> [WRITTEN TASK]:
Copy the source text of each of the records below word for word, leaving the pictures out of your answer.

> [THE INPUT]:
Start of Block
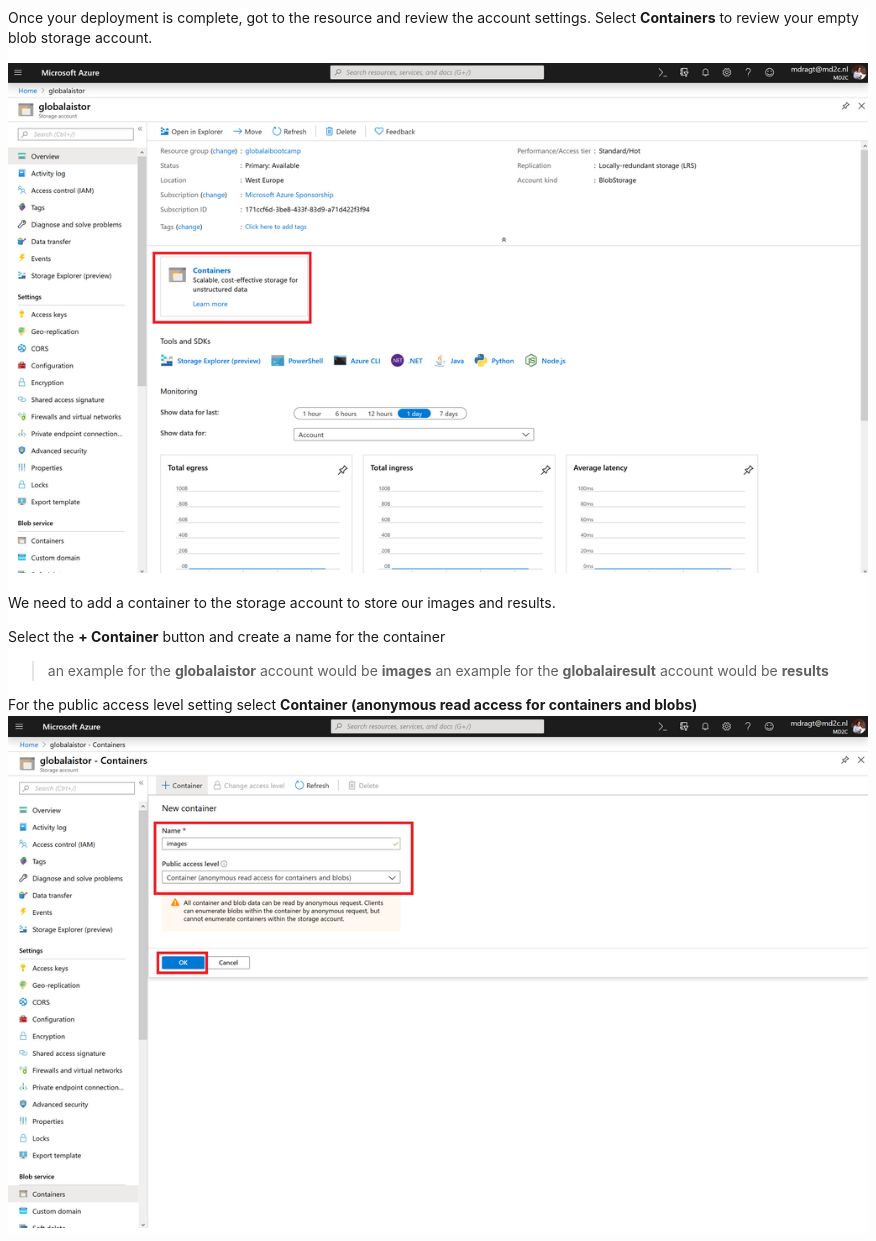 Once your deployment is complete, got to the resource and review the account settings. Select **Containers** to review your empty blob storage account.

![Select Blob Storage Account](../.gitbook/assets/accessContainer.png)

We need to add a container to the storage account to store our images and results.

Select the **+ Container** button and create a name for the container

> an example for the **globalaistor** account would be **images** an example for the **globalairesult** account would be **results**

For the public access level setting select **Container \(anonymous read access for containers and blobs\)** ![Create a container](../.gitbook/assets/createContainer.png)
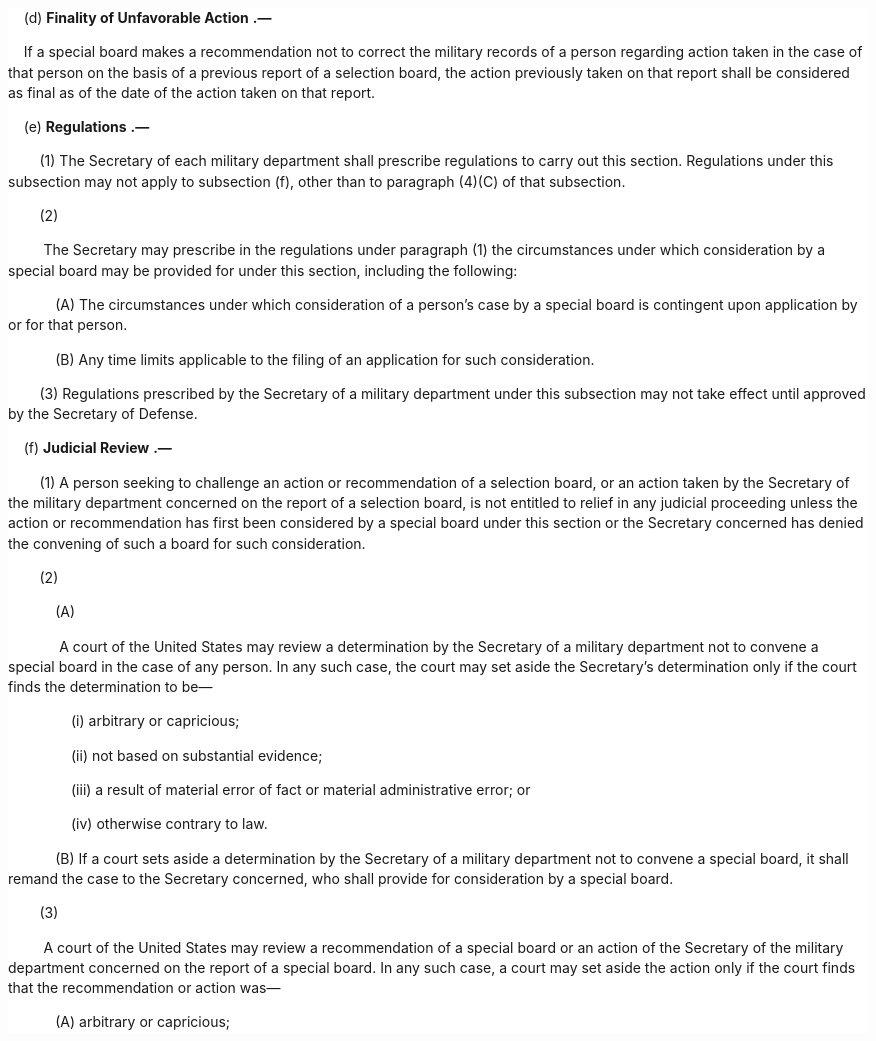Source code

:     (d)  __Finality of Unfavorable Action__  __.—__ 

    If a special board makes a recommendation not to correct the military records of a person regarding action taken in the case of that person on the basis of a previous report of a selection board, the action previously taken on that report shall be considered as final as of the date of the action taken on that report.

    (e)  __Regulations__  __.—__ 

        (1) The Secretary of each military department shall prescribe regulations to carry out this section. Regulations under this subsection may not apply to subsection (f), other than to paragraph (4)(C) of that subsection.

        (2)

         The Secretary may prescribe in the regulations under paragraph (1) the circumstances under which consideration by a special board may be provided for under this section, including the following:

            (A) The circumstances under which consideration of a person’s case by a special board is contingent upon application by or for that person.

            (B) Any time limits applicable to the filing of an application for such consideration.

        (3) Regulations prescribed by the Secretary of a military department under this subsection may not take effect until approved by the Secretary of Defense.

    (f)  __Judicial Review__  __.—__ 

        (1) A person seeking to challenge an action or recommendation of a selection board, or an action taken by the Secretary of the military department concerned on the report of a selection board, is not entitled to relief in any judicial proceeding unless the action or recommendation has first been considered by a special board under this section or the Secretary concerned has denied the convening of such a board for such consideration.

        (2)

            (A)

             A court of the United States may review a determination by the Secretary of a military department not to convene a special board in the case of any person. In any such case, the court may set aside the Secretary’s determination only if the court finds the determination to be—

                (i) arbitrary or capricious;

                (ii) not based on substantial evidence;

                (iii) a result of material error of fact or material administrative error; or

                (iv) otherwise contrary to law.

            (B) If a court sets aside a determination by the Secretary of a military department not to convene a special board, it shall remand the case to the Secretary concerned, who shall provide for consideration by a special board.

        (3)

         A court of the United States may review a recommendation of a special board or an action of the Secretary of the military department concerned on the report of a special board. In any such case, a court may set aside the action only if the court finds that the recommendation or action was—

            (A) arbitrary or capricious;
End of Block
> [THE ANSWER]:
 Once your deployment is complete, got to the resource and review the account settings. Select **Containers** to review your empty blob storage account.

![Select Blob Storage Account](../.gitbook/assets/accessContainer.png)

We need to add a container to the storage account to store our images and results.

Select the **+ Container** button and create a name for the container

> an example for the **globalaistor** account would be **images** an example for the **globalairesult** account would be **results**

For the public access level setting select **Container \(anonymous read access for containers and blobs\)** ![Create a container](../.gitbook/assets/createContainer.png)
Source code

:     (d)  __Finality of Unfavorable Action__  __.—__ 

    If a special board makes a recommendation not to correct the military records of a person regarding action taken in the case of that person on the basis of a previous report of a selection board, the action previously taken on that report shall be considered as final as of the date of the action taken on that report.

    (e)  __Regulations__  __.—__ 

        (1) The Secretary of each military department shall prescribe regulations to carry out this section. Regulations under this subsection may not apply to subsection (f), other than to paragraph (4)(C) of that subsection.

        (2)

         The Secretary may prescribe in the regulations under paragraph (1) the circumstances under which consideration by a special board may be provided for under this section, including the following:

            (A) The circumstances under which consideration of a person’s case by a special board is contingent upon application by or for that person.

            (B) Any time limits applicable to the filing of an application for such consideration.

        (3) Regulations prescribed by the Secretary of a military department under this subsection may not take effect until approved by the Secretary of Defense.

    (f)  __Judicial Review__  __.—__ 

        (1) A person seeking to challenge an action or recommendation of a selection board, or an action taken by the Secretary of the military department concerned on the report of a selection board, is not entitled to relief in any judicial proceeding unless the action or recommendation has first been considered by a special board under this section or the Secretary concerned has denied the convening of such a board for such consideration.

        (2)

            (A)

             A court of the United States may review a determination by the Secretary of a military department not to convene a special board in the case of any person. In any such case, the court may set aside the Secretary’s determination only if the court finds the determination to be—

                (i) arbitrary or capricious;

                (ii) not based on substantial evidence;

                (iii) a result of material error of fact or material administrative error; or

                (iv) otherwise contrary to law.

            (B) If a court sets aside a determination by the Secretary of a military department not to convene a special board, it shall remand the case to the Secretary concerned, who shall provide for consideration by a special board.

        (3)

         A court of the United States may review a recommendation of a special board or an action of the Secretary of the military department concerned on the report of a special board. In any such case, a court may set aside the action only if the court finds that the recommendation or action was—

            (A) arbitrary or capricious;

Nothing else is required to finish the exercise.